Dominic and Cymene hide in the bushes to talk existential terror and low carbon pleasure. We then (10:23) chat with famed geographer Mike Hulme, author of Can Science Fix Climate Change? and Why We Disagree About Climate Change, about his 35 years of research on climate. We talk about the many meanings of the term “climate” and its ancient roots as a concept. Then we turn to the early days of research on human-induced climate change in the 1980s and Mike's work on global rainfall trends that later caught the attention of the IPCC. We discuss his most recent book, Weathered: Cultures of Climate (Sage, 2016) and the entanglements of weather, place and meaning. We talk about different ways of measuring climate across time and culture, why we need to embrace a multiplicity of knowledge forms of climate, the danger of paternalist thinking about climate change, different narratives of blame and responsibility, and why Mike thinks that moral and religious accounts of climate change need to be foregrounded.
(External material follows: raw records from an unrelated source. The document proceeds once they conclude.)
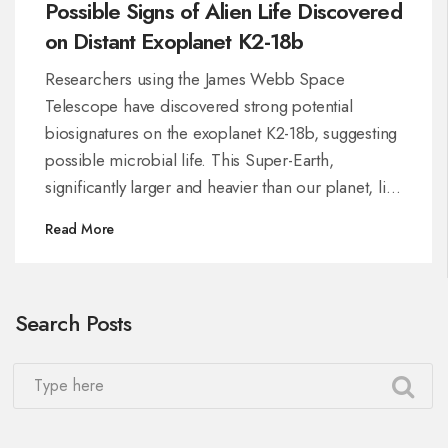
Possible Signs of Alien Life Discovered
on Distant Exoplanet K2-18b
Researchers using the James Webb Space
Telescope have discovered strong potential
biosignatures on the exoplanet K2-18b, suggesting
possible microbial life. This Super-Earth,
significantly larger and heavier than our planet, lies
in a zone where liquid water might exist. Although
Read More
the findings are compelling, scientists stress
caution, as further investigations are necessary to
confirm extraterrestrial life.
Search Posts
Mike also shares why he is skeptical about humans trying to take over the atmosphere, and his thoughts about the appropriate role for technology to play in addressing climate change and the tragedy of the human condition. We close on why climate change has been so psychologically disturbing and why Mike finds the cultural politics of climate in the United States so fascinating. Mike may not believe that we will “solve” climate change but he does see in our efforts at remediation profound opportunities for addressing inequality. Listen on!

May 4, 2017

Cymene and Dominic discuss possible raccoon attacks that may have occurred near Marfa, the cuteness and moxie of javelinas, and the worst table service in Texas. Then (14:13) we welcome long time CENHS co-conspirator Kairn Klieman, from the University of Houston’s History Department, to the podcast. Kairn talks about her dissertation research, which challenged western and Bantu assumptions about the primordialism of pygmies. Then she shares how living in Houston as an Africanist inspired her current research on the history of oil in Africa. We talk about the straight line between slave economies and extractive economies, the challenges of doing critical pedagogy of fossil fuels in a town dominated by oilmen and whether there is glamour to be found in the oil & gas industry. We cover the relationship between oil, Africa and the Middle East, as well as what “following the oil” reveals about international politics. We interrogate the “resource curse” argument in light of African modernity but also explore what that curse looks like in Houston, Texas and the United States. Kairn talks about her current efforts to educate young people going into the energy industry as to oil’s complex ethics and impacts in the hopes of sparking culture change toward better self-analysis and self-criticism. Are attitudes inside the fossil fuel industry regarding climate change beginning to shift? Listen on and find out!